- Developer: NPCI BHIM Services Limited
- Release: 30 December 2016; 9 years ago

Stable release(s)
- Android: 4.0.3 / 16 May 2025
- iOS: 4.0.3 / 20 May 2025
- Operating system: Android 5 & above; iOS 9.0 and above;
- Platform: Google Play; App Store;
- Size: 46 MB (Android) 79.9 MB (ios)
- Available in: 20 languages
- Type: Mobile app
- License: Open source
- Website: www.bhimupi.org.in

= BHIM =

Indian mobile payments app

BHIM (Bharat Interface for Money) is an Indian state-owned mobile payment app developed by the National Payments Corporation of India (NPCI), based on the Unified Payments Interface (UPI). Launched on 30 December 2016, it is intended to facilitate e-payments directly through banks and encourage cashless transactions. The application supports all Indian banks which use UPI, which is built over the Immediate Payment Service (IMPS) infrastructure and allows the user to instantly transfer money between 170 member banks of any two parties. It can be used on all mobile devices. The app is named in honour of B. R. Ambedkar.

In 2020, data breach of the application affected more than 7 million users.

==Operation==
BHIM allows users to send or receive money to or from UPI payment addresses, or to non-UPI based accounts (by scanning a QR code with account number and IFS code or MMID code).

Unlike mobile wallets (Paytm, MobiKwik, M-Pesa, Airtel Money, etc.) which hold money, the BHIM app is only a mechanism which transfers money between different bank accounts. Transactions on BHIM are nearly instantaneous and can be done at any time, including weekends and bank holidays.

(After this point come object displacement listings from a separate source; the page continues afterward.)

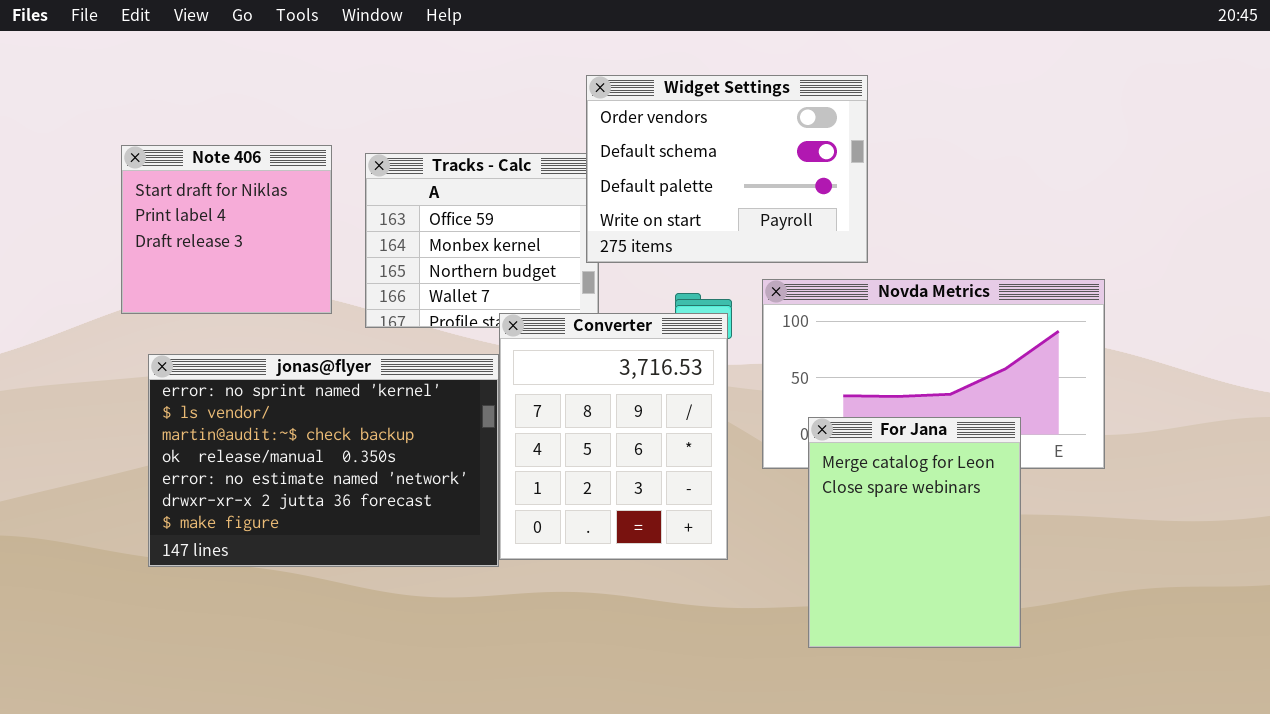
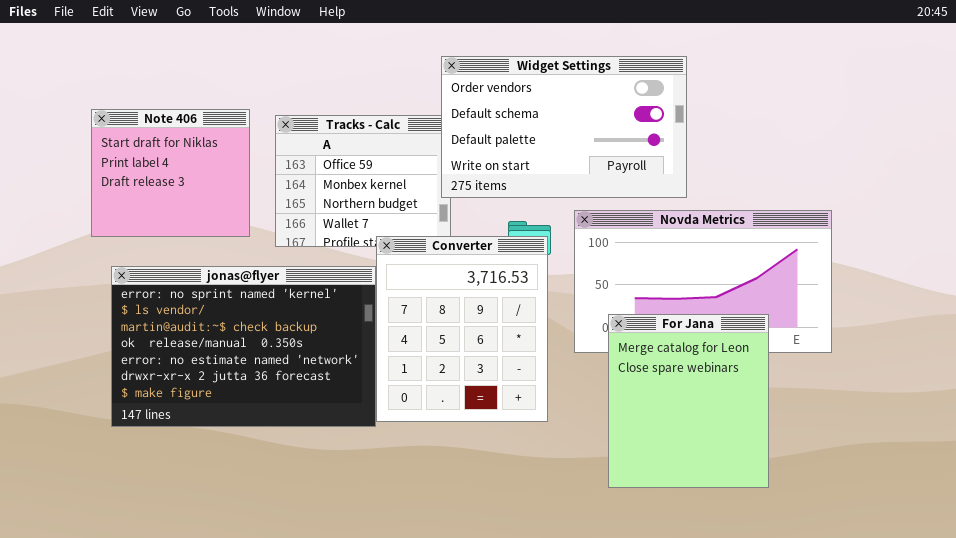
Widget Settings: [586,75,868,263] -> [441,56,687,198], resized

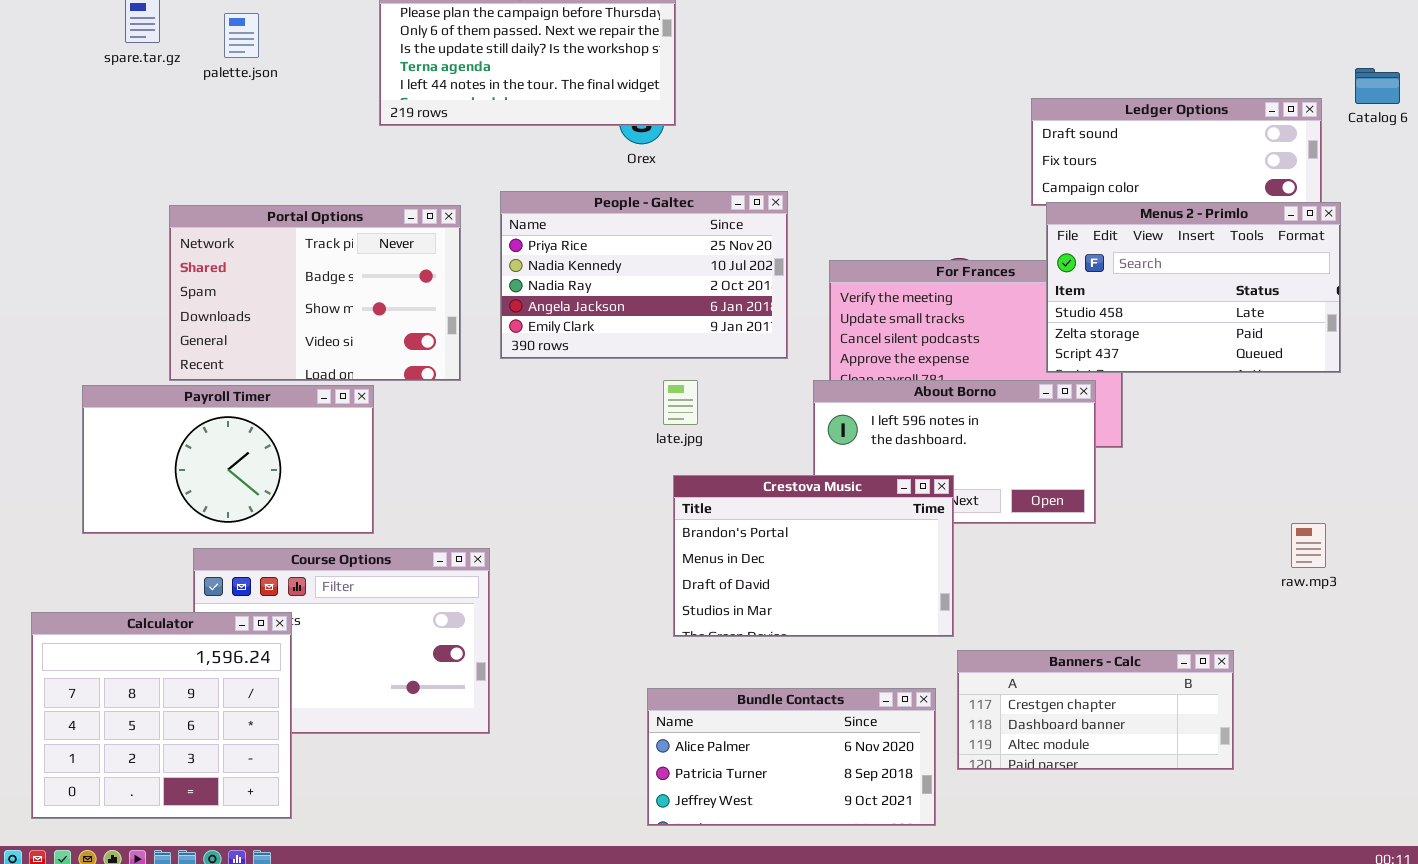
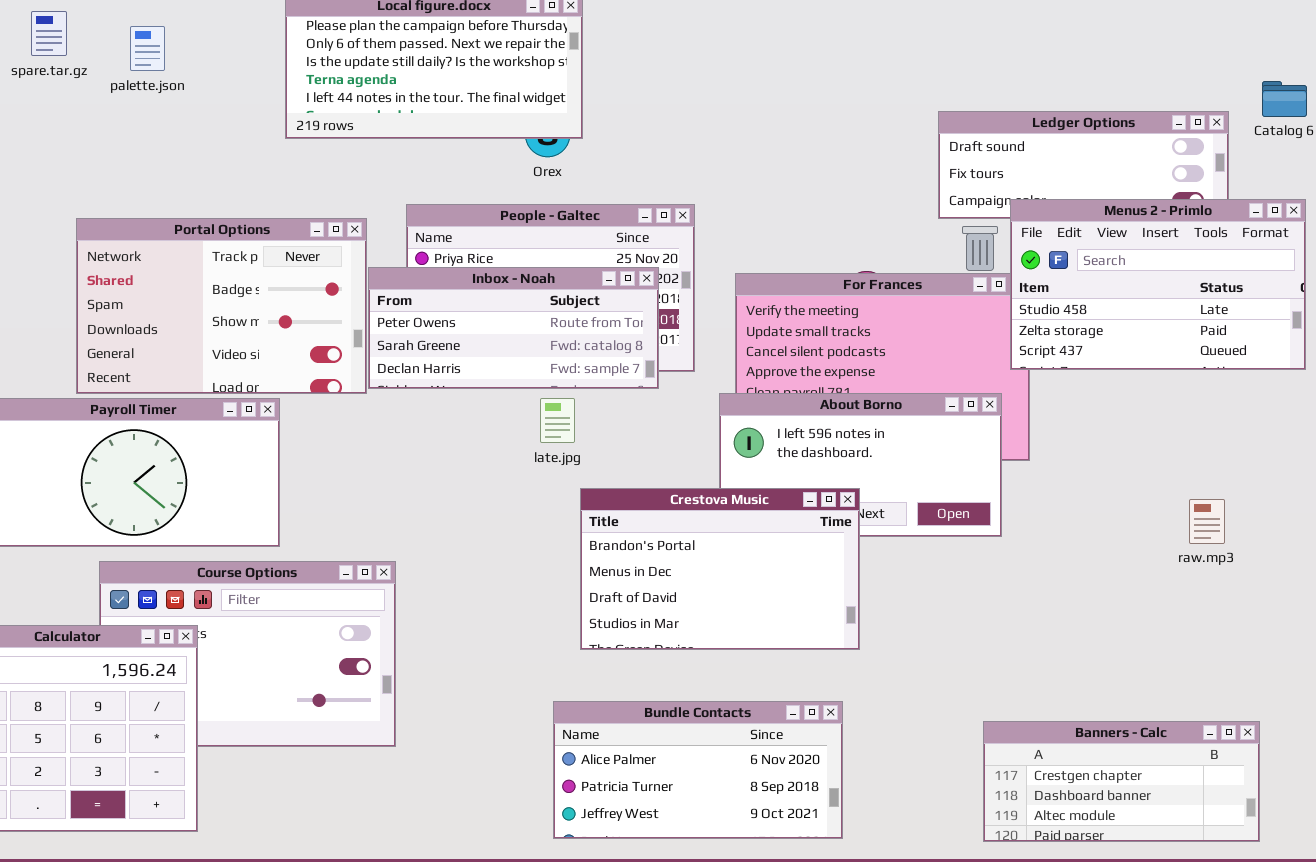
Menus 2 - Primlo: [1046,202,1341,373] -> [1010,199,1306,370], moved
Inbox - Noah: none -> [368,267,659,389], opened
late.jpg: [663,380,698,425] -> [540,398,575,443], moved
raw.mp3: [1291,523,1326,568] -> [1189,499,1225,544], moved
Banners - Calc: [957,650,1234,770] -> [983,721,1260,842], moved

BHIM now also allows users to send or receive digital payments through Aadhaar authentication. BHIM will be made available on Open Network for Digital Commerce (ONDC) in an effort to challenge PhonePe and Google Pay's hegemony.

=== On-device wallet ===
On September 20, RBI governor Shaktikanta Das officially launched an on-device wallet called UPI Lite at Global Fintech Fest 2022. As per NPCI, some of the early use cases involve FASTag recharges, insurance payments, and EMI collections offline. Canara Bank, HDFC Bank, Indian Bank, Kotak Mahindra Bank, Punjab National Bank, State Bank of India, Union Bank of India and Utkarsh Small Finance Bank enabled UPI Lite feature on BHIM.

==Transaction fees and limits==
Currently, there is no charge for transactions from ₹1 to ₹100,000. Some banks might, however, levy a fee for UPI or IMPS transfers.

In 2017, Indian banks proposed transaction charges on UPI transactions, but there is no information on whether transactions through BHIM will also be charged.

==Language support==
As of January 2023 the app supports 20 languages (including English), and is expected to support all 22 recognised languages of India.

== License ==
NPCI announced on 9 November 2022 that the BHIM app will adopt an open-source license model. All regulated financial entities can now utilize the source code and, in the future, release the same functionalities that the BHIM app offers.

==Reception==
During the 2017 Union budget of India, Finance Minister Arun Jaitley said that the app is currently being used by over 12.5 million Indian citizens, and that the government will launch two new schemes to promote its use. One will be referral payments for individuals, and the other will be cashback for merchants who accept payments. In October 2021, the BHIM UPI platform surpassed a record of $100 billion in value (₹7.71 lakh crore) with over 4.2 billion digital transactions. Earlier in 2021, Bhutan became the first country to adopt the BHIM UPI for their digital transactions after the approval of the Royal Monetary Authority of Bhutan.

== Security ==
In May 2020, VPNMentor, a cyber security firm, disclosed that the BHIM app suffered a huge data breach leaking approximately 7.26 million Indian users' personal and financial data, such as name, contact details, Aadhaar card, PAN card, caste certificate, fingerprint scans, educational certificates and more. The 4.09 GB files were leaked from a CSC operated website because of a misconfigured AWS S3 bucket, and not the official BHIM website. CSC explicitly mentioned, however, that it is working with BHIM and NPCI in partnership. VPNMentor and other cybersecurity experts confirm the data to be authentic. Indian officials denied data leak.